Conflit armé, menaces, pressions politiques... Voilà plusieurs années que l'Université de Strasbourg se mobilise pour offrir un refuge académique à celles et ceux contraints de quitter leur pays. Plusieurs dispositifs, qui ne cessent de s'étoffer, leur permettent de poursuivre leurs études ou leurs recherches. Rencontre avec Liudmyla Sokurenko et Anas Bahha, à l'occasion de la Journée mondiale des réfugiés, ce mardi 20 juin.

Liudmyla Sokurenko, professeure de sciences médicales, a bénéficié du programme Pause d'accueil de chercheurs en exil au sein du laboratoire ICube*

De nationalité ukrainienne, Liudmyla Sokurenko est professeure d'histologie, de cytologie et d'embryologie à l'Université médicale nationale Bogomolets de Kiev. J'y ai réalisé toutes mes études en sciences médicales, y ai obtenu mon doctorat en 2003 et y suis devenue professeure, douze ans plus tard (en 2015). C'est mon alma mater. Elle est aussi diplômée d'un master en administration publique, dans le domaine de la protection de la santé. En Ukraine, mon rôle scientifique était d'établir des méthodes pour étudier des organes contenant des tissus nerveux, au moyen de la microscopie optique et électronique.

Impliquée dans la recherche internationale en neurohistologie, elle est membre de plusieurs réseaux, dont la Federation of European Neuroscience Societies (FENS). C'est par cet intermédiaire que, lorsque l'invasion russe de l'Ukraine débute, fin février 2022, elle est rapidement informée de l'existence du programme Pause (lire encadré), et de la possibilité d'en bénéficier à Strasbourg. Ça a été un long processus de me décider à partir, et la procédure administrative a pris du temps. Mais les bombardements se sont multipliés autour de chez moi. Comme des milliers d'autres femmes, je me suis résignée à quitter le pays, avant tout pour assurer la sécurité et l'avenir de ma fille, qui a aujourd'hui 15 ans.
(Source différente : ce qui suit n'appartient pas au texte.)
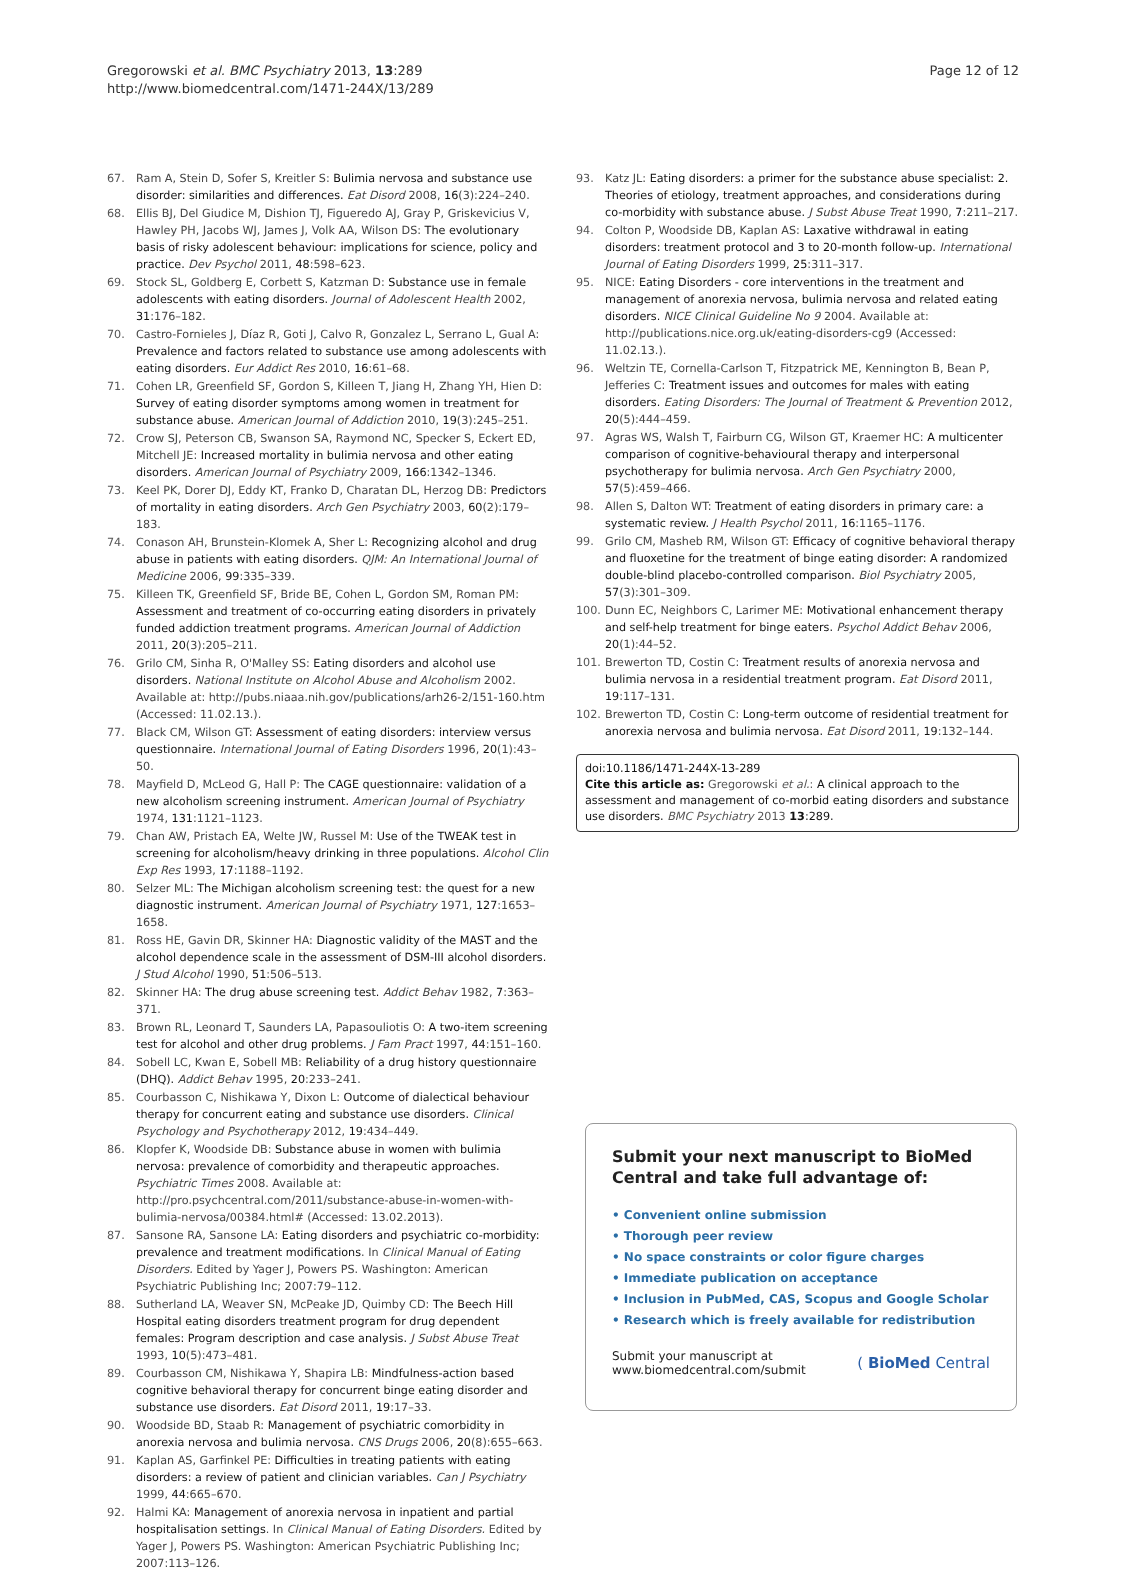Gregorowski et al. BMC Psychiatry 2013, 13:289
http://www.biomedcentral.com/1471-244X/13/289
Page 12 of 12
67. Ram A, Stein D, Sofer S, Kreitler S: Bulimia nervosa and substance use disorder: similarities and differences. Eat Disord 2008, 16(3):224–240.
68. Ellis BJ, Del Giudice M, Dishion TJ, Figueredo AJ, Gray P, Griskevicius V, Hawley PH, Jacobs WJ, James J, Volk AA, Wilson DS: The evolutionary basis of risky adolescent behaviour: implications for science, policy and practice. Dev Psychol 2011, 48:598–623.
69. Stock SL, Goldberg E, Corbett S, Katzman D: Substance use in female adolescents with eating disorders. Journal of Adolescent Health 2002, 31:176–182.
70. Castro-Fornieles J, Díaz R, Goti J, Calvo R, Gonzalez L, Serrano L, Gual A: Prevalence and factors related to substance use among adolescents with eating disorders. Eur Addict Res 2010, 16:61–68.
71. Cohen LR, Greenfield SF, Gordon S, Killeen T, Jiang H, Zhang YH, Hien D: Survey of eating disorder symptoms among women in treatment for substance abuse. American Journal of Addiction 2010, 19(3):245–251.
72. Crow SJ, Peterson CB, Swanson SA, Raymond NC, Specker S, Eckert ED, Mitchell JE: Increased mortality in bulimia nervosa and other eating disorders. American Journal of Psychiatry 2009, 166:1342–1346.
73. Keel PK, Dorer DJ, Eddy KT, Franko D, Charatan DL, Herzog DB: Predictors of mortality in eating disorders. Arch Gen Psychiatry 2003, 60(2):179–183.
74. Conason AH, Brunstein-Klomek A, Sher L: Recognizing alcohol and drug abuse in patients with eating disorders. QJM: An International Journal of Medicine 2006, 99:335–339.
75. Killeen TK, Greenfield SF, Bride BE, Cohen L, Gordon SM, Roman PM: Assessment and treatment of co-occurring eating disorders in privately funded addiction treatment programs. American Journal of Addiction 2011, 20(3):205–211.
76. Grilo CM, Sinha R, O'Malley SS: Eating disorders and alcohol use disorders. National Institute on Alcohol Abuse and Alcoholism 2002. Available at: http://pubs.niaaa.nih.gov/publications/arh26-2/151-160.htm (Accessed: 11.02.13.).
77. Black CM, Wilson GT: Assessment of eating disorders: interview versus questionnaire. International Journal of Eating Disorders 1996, 20(1):43–50.
78. Mayfield D, McLeod G, Hall P: The CAGE questionnaire: validation of a new alcoholism screening instrument. American Journal of Psychiatry 1974, 131:1121–1123.
79. Chan AW, Pristach EA, Welte JW, Russel M: Use of the TWEAK test in screening for alcoholism/heavy drinking in three populations. Alcohol Clin Exp Res 1993, 17:1188–1192.
80. Selzer ML: The Michigan alcoholism screening test: the quest for a new diagnostic instrument. American Journal of Psychiatry 1971, 127:1653–1658.
81. Ross HE, Gavin DR, Skinner HA: Diagnostic validity of the MAST and the alcohol dependence scale in the assessment of DSM-III alcohol disorders. J Stud Alcohol 1990, 51:506–513.
82. Skinner HA: The drug abuse screening test. Addict Behav 1982, 7:363–371.
83. Brown RL, Leonard T, Saunders LA, Papasouliotis O: A two-item screening test for alcohol and other drug problems. J Fam Pract 1997, 44:151–160.
84. Sobell LC, Kwan E, Sobell MB: Reliability of a drug history questionnaire (DHQ). Addict Behav 1995, 20:233–241.
85. Courbasson C, Nishikawa Y, Dixon L: Outcome of dialectical behaviour therapy for concurrent eating and substance use disorders. Clinical Psychology and Psychotherapy 2012, 19:434–449.
86. Klopfer K, Woodside DB: Substance abuse in women with bulimia nervosa: prevalence of comorbidity and therapeutic approaches. Psychiatric Times 2008. Available at: http://pro.psychcentral.com/2011/substance-abuse-in-women-with-bulimia-nervosa/00384.html# (Accessed: 13.02.2013).
87. Sansone RA, Sansone LA: Eating disorders and psychiatric co-morbidity: prevalence and treatment modifications. In Clinical Manual of Eating Disorders. Edited by Yager J, Powers PS. Washington: American Psychiatric Publishing Inc; 2007:79–112.
88. Sutherland LA, Weaver SN, McPeake JD, Quimby CD: The Beech Hill Hospital eating disorders treatment program for drug dependent females: Program description and case analysis. J Subst Abuse Treat 1993, 10(5):473–481.
89. Courbasson CM, Nishikawa Y, Shapira LB: Mindfulness-action based cognitive behavioral therapy for concurrent binge eating disorder and substance use disorders. Eat Disord 2011, 19:17–33.
90. Woodside BD, Staab R: Management of psychiatric comorbidity in anorexia nervosa and bulimia nervosa. CNS Drugs 2006, 20(8):655–663.
91. Kaplan AS, Garfinkel PE: Difficulties in treating patients with eating disorders: a review of patient and clinician variables. Can J Psychiatry 1999, 44:665–670.
92. Halmi KA: Management of anorexia nervosa in inpatient and partial hospitalisation settings. In Clinical Manual of Eating Disorders. Edited by Yager J, Powers PS. Washington: American Psychiatric Publishing Inc; 2007:113–126.
93. Katz JL: Eating disorders: a primer for the substance abuse specialist: 2. Theories of etiology, treatment approaches, and considerations during co-morbidity with substance abuse. J Subst Abuse Treat 1990, 7:211–217.
94. Colton P, Woodside DB, Kaplan AS: Laxative withdrawal in eating disorders: treatment protocol and 3 to 20-month follow-up. International Journal of Eating Disorders 1999, 25:311–317.
95. NICE: Eating Disorders - core interventions in the treatment and management of anorexia nervosa, bulimia nervosa and related eating disorders. NICE Clinical Guideline No 9 2004. Available at: http://publications.nice.org.uk/eating-disorders-cg9 (Accessed: 11.02.13.).
96. Weltzin TE, Cornella-Carlson T, Fitzpatrick ME, Kennington B, Bean P, Jefferies C: Treatment issues and outcomes for males with eating disorders. Eating Disorders: The Journal of Treatment & Prevention 2012, 20(5):444–459.
97. Agras WS, Walsh T, Fairburn CG, Wilson GT, Kraemer HC: A multicenter comparison of cognitive-behavioural therapy and interpersonal psychotherapy for bulimia nervosa. Arch Gen Psychiatry 2000, 57(5):459–466.
98. Allen S, Dalton WT: Treatment of eating disorders in primary care: a systematic review. J Health Psychol 2011, 16:1165–1176.
99. Grilo CM, Masheb RM, Wilson GT: Efficacy of cognitive behavioral therapy and fluoxetine for the treatment of binge eating disorder: A randomized double-blind placebo-controlled comparison. Biol Psychiatry 2005, 57(3):301–309.
100. Dunn EC, Neighbors C, Larimer ME: Motivational enhancement therapy and self-help treatment for binge eaters. Psychol Addict Behav 2006, 20(1):44–52.
101. Brewerton TD, Costin C: Treatment results of anorexia nervosa and bulimia nervosa in a residential treatment program. Eat Disord 2011, 19:117–131.
102. Brewerton TD, Costin C: Long-term outcome of residential treatment for anorexia nervosa and bulimia nervosa. Eat Disord 2011, 19:132–144.
doi:10.1186/1471-244X-13-289
Cite this article as: Gregorowski et al.: A clinical approach to the assessment and management of co-morbid eating disorders and substance use disorders. BMC Psychiatry 2013 13:289.
Submit your next manuscript to BioMed Central and take full advantage of:
• Convenient online submission
• Thorough peer review
• No space constraints or color figure charges
• Immediate publication on acceptance
• Inclusion in PubMed, CAS, Scopus and Google Scholar
• Research which is freely available for redistribution
Submit your manuscript at
www.biomedcentral.com/submit
( BioMed Central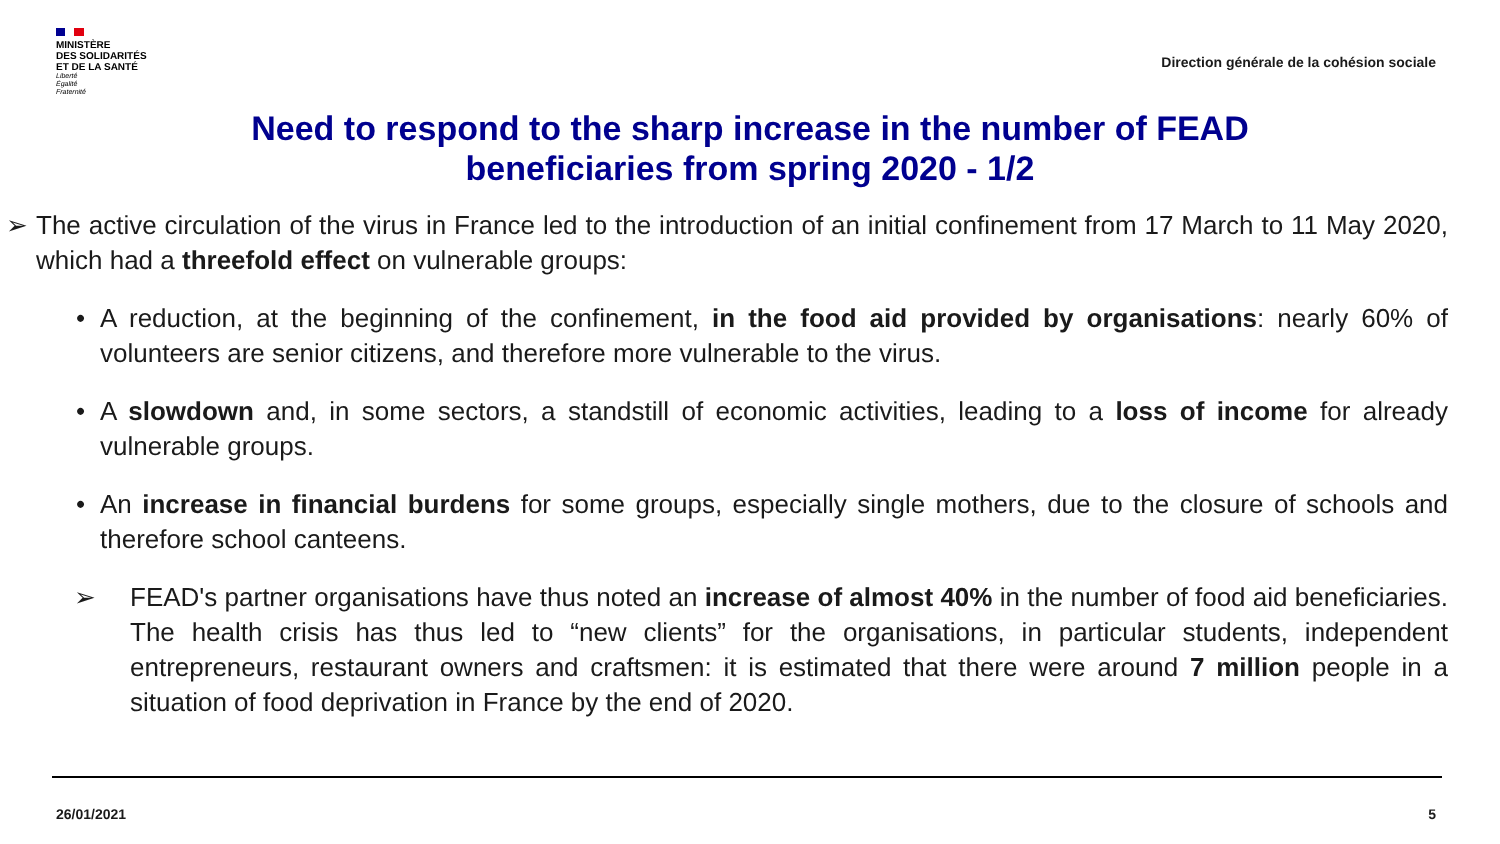MINISTÈRE
DES SOLIDARITÉS
ET DE LA SANTÉ
Liberté
Égalité
Fraternité
Direction générale de la cohésion sociale
Need to respond to the sharp increase in the number of FEAD
beneficiaries from spring 2020 - 1/2
➢ The active circulation of the virus in France led to the introduction of an initial confinement from 17 March to 11 May 2020, which had a threefold effect on vulnerable groups:
• A reduction, at the beginning of the confinement, in the food aid provided by organisations: nearly 60% of volunteers are senior citizens, and therefore more vulnerable to the virus.
• A slowdown and, in some sectors, a standstill of economic activities, leading to a loss of income for already vulnerable groups.
• An increase in financial burdens for some groups, especially single mothers, due to the closure of schools and therefore school canteens.
➢ FEAD's partner organisations have thus noted an increase of almost 40% in the number of food aid beneficiaries. The health crisis has thus led to “new clients” for the organisations, in particular students, independent entrepreneurs, restaurant owners and craftsmen: it is estimated that there were around 7 million people in a situation of food deprivation in France by the end of 2020.
26/01/2021 5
Un vrai voyage vers l'inconnu. Au départ, l'adaptation est difficile. Nous avons changé plusieurs fois de logement. Voilà maintenant un an que nous sommes arrivées, et depuis environ six mois, la situation est plus stable. Nous avons trouvé un logement proche du lycée de ma fille. Elle est en Première, et souhaite poursuivre ses études ici, à l'Université de Strasbourg, en médecine. Elle s'est bien adaptée, elle connaît le français maintenant et se plaît. Pour autant, la situation reste un peu incertaine, je ne dispose pas d'un contrat fixe à l'université.

Deux vies complètement différentes

Dès son arrivée, cette dernière donne l'opportunité à la chercheuse, qui souhaite s'intégrer pleinement sur le plan social et scientifique, de suivre des cours intensifs de français. C'est un rêve qui se réalise : j'avais toujours voulu apprendre cette langue, mais pendant mes études dans le système soviétique, je me suis concentrée sur l'ingénierie, les mathématiques, la médecine, etc.

Je me rends compte de la chance immense de pouvoir poursuivre mes travaux ici, sur un sujet proche de ce que je faisais en Ukraine. Nous avons rencontré beaucoup de compatriotes ici, des médecins, des dentistes, et peu parviennent à poursuivre la même activité. Au sein de l'équipe Imagerie multimodale intégrative en santé (Imis) du laboratoire ICube*, qu'elle a intégrée, elle s'implique dans plusieurs projets de recherche : le principal vise à caractériser la microstructure du cerveau humain prénatal par IRM et histologie, afin de délimiter des marqueurs d'imagerie pour les lésions cérébrales chez les fœtus porteurs de mutations génétiques. D'autres impliquent la caractérisation histologique des tissus.

Nous avons reçu un accueil très chaleureux, et rencontré ici des gens dont l'aide fut extrêmement précieuse. Les remarquables personnes de l'équipe Imis et de l'administration de l'université nous ont épaulées dans nos démarches, ce qui a grandement favorisé notre intégration. Je ne les remercierai jamais assez. Nous avons trouvé un refuge.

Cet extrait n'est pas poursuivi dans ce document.